Ferenc Korom (born 15 December 1964) is a Hungarian military officer. He served as the Chief of the Hungarian Defence Forces from 2018 to 1 June 2021, when President János Áder dismissed him from the Chief of the HDF position. According to what the president said, Korom "fulfilled his duties with his best knowledge".

Korom speaks fluently in English.

Career 
1987-1990 MH 33. Mechanized Infantry Brigade, Zalaegerszeg

1990-2004 MH 62. Mechanized Infantry Brigade "Miklós  Bercsényi" , Hódmezővásárhely

2004-2007 MH 25. Infantry Brigade "György Klapka", Tata

2007-2008 MH Joint Forces Command, Székesfehérvár

2008-2011 MH 5. Infantry Brigade "István Bocskai", Debrecen

2011-2017 MH Operational Group Command, Budapest

2018 MH Joint Forces Command, Székesfehérvár

2018-2021 MH Chief of General Staff

Deployments and Missions 
September 30, 1997 – September 22, 1998. ENSZ UNFICYP, Company Commander (Cyprus)

September 16, 2003 – September 19, 2004 ENSZ UNFICYP, Contingent Commander (Cyprus)

February 26, 2005 – September 9, 2005 NATO Iraq Training Mission, Trainer Senior Officer (Iraq)

January 8, 2007 – Augustus 1, 2008 MH Guard and Insurer Battalion, Battalion Commander (KFOR, Kosovo)

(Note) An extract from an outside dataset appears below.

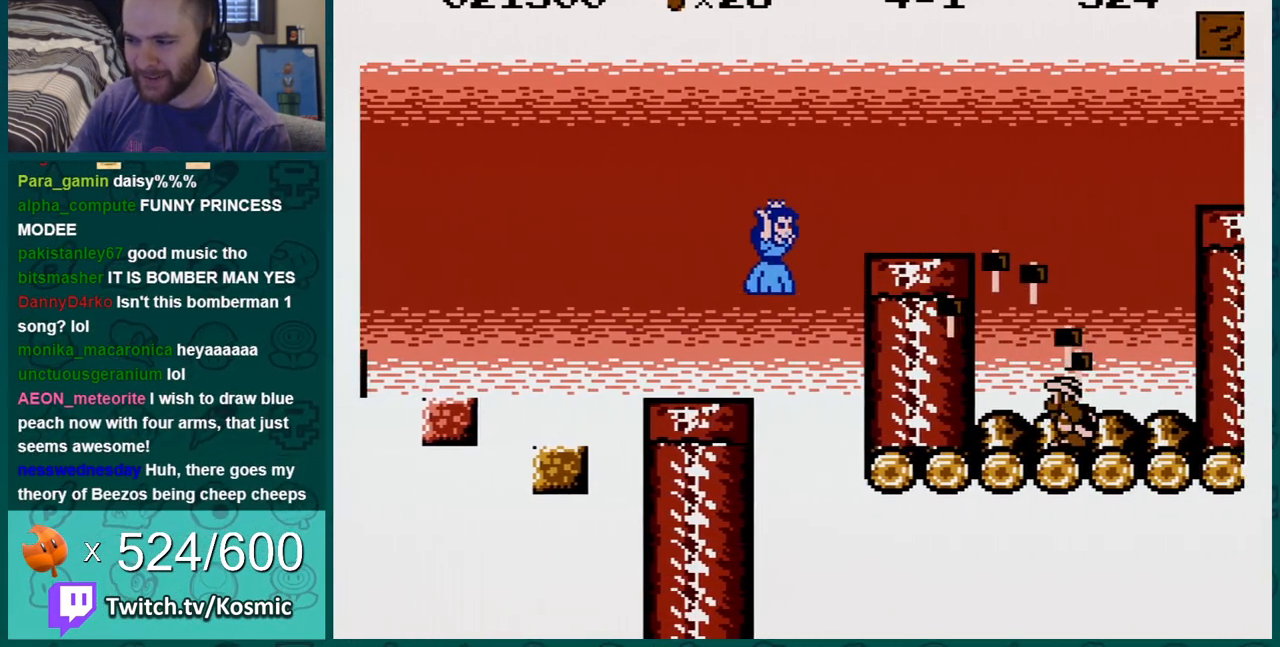
{"buttons": ["B", "DPAD_LEFT"], "events": [[50, "DPAD_RIGHT", "up"], [234, "DPAD_LEFT", "down"], [267, "A", "up"]]}
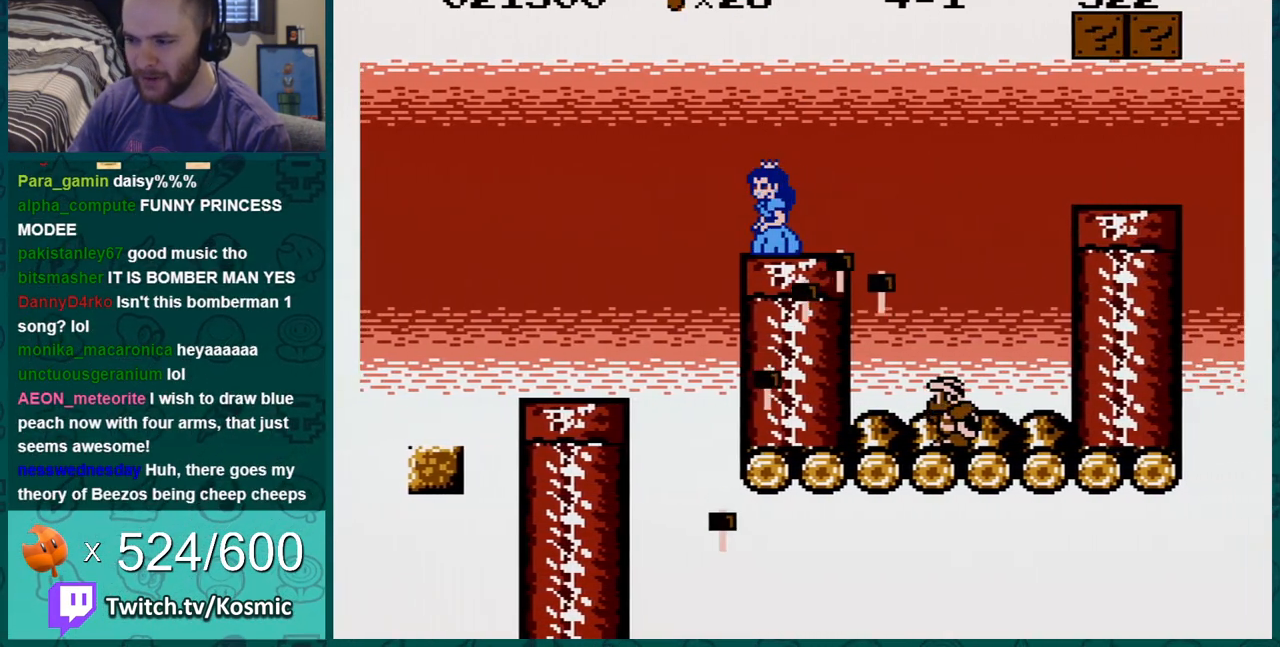
{"buttons": ["B"], "events": [[233, "DPAD_LEFT", "up"]]}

February 24, 2009 – September 22, 2009 MH Provincial Reconstruction Team (Afghanistan)

February 11, 2013 – Augustus 31, 2013 MH ISAF Chief of Staff (ISAF, Afghanistan)

September 26, 2015 – September 25, 2016 KFOR Deputy Commander (Pristina)

Personal life 
Ferenc Korom is married and has one child.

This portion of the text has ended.